_ACCIÓN REQUERIDA 1:_ Enumera todos los adjetivos con los que el fragmento seleccionado describe la manera en que trascienden quienes hacen música.
_ACCIÓN REQUERIDA 2:_ En el texto sobre la música, ¿cada cuánto tiempo obliga la disquera al artista a publicar álbumes?

_FRAGMENTO SELECCIONADO:_
- - - - -
Sin embargo, pocas cosas llegan a trascender más que las que hacen música. El artista libera una canción, lo mismo como parte de la presión de la disquera que lo hace publicar álbumes cada dos años, que como el que canta en el bar la composición que ideó una noche de despecho. El artista canta la canción, pero en ese momento deja de pertenecerle. Se convierte en parte del mundo, y se condena a rodar y rodar, como esa piedra en el camino que suele enseñar lo que significa el destino.

Las personas logran trascender en muchas maneras, pero quienes hacen música trascienden de una manera distinta, multitudinaria, religiosa y simultánea. Se convierten en parte de la vida de miles de personas, y sus canciones se plasman en las experiencias y en los sentimientos de quienes las escuchan en momentos específicos de sus vidas.
- - - - -
_ENTRADAS MOSTRADAS:_
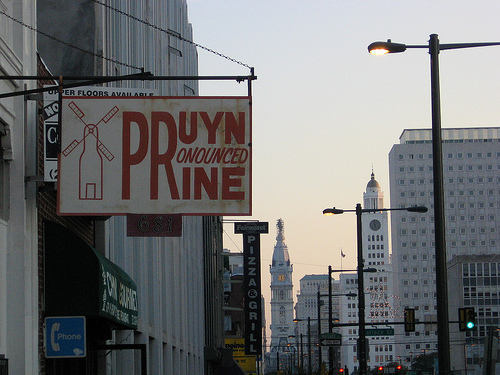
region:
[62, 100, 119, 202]
Illustration of a windmill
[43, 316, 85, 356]
telephone sign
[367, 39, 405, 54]
lit street light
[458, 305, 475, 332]
traffic signal with the green light illuminated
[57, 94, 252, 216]
white business sign with red lettering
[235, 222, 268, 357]
Pizza & Grill restaurant sign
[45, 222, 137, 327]
green canopy over a doorway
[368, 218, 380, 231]
clock face of a clocktower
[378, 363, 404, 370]
red traffic lights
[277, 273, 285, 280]
illuminated window of a tall building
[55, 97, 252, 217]
a red business sign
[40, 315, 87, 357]
a blue phone sign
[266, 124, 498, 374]
a beautiful city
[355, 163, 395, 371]
a tall clocktower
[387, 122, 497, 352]
a large office building with many windows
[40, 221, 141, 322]
a dark green canopy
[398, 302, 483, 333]
a pair of streetlights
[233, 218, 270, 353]
a large blue business sign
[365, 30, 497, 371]
a tall black lamp post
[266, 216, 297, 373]
a tall tower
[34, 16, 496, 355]
this is an urban setting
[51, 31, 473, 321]
this is taken outside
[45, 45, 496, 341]
this is a city street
- - - - -
_RESPUESTA 1:_ Distinta, multitudinaria, religiosa y simultánea.

_RESPUESTA 2:_ Cada dos años.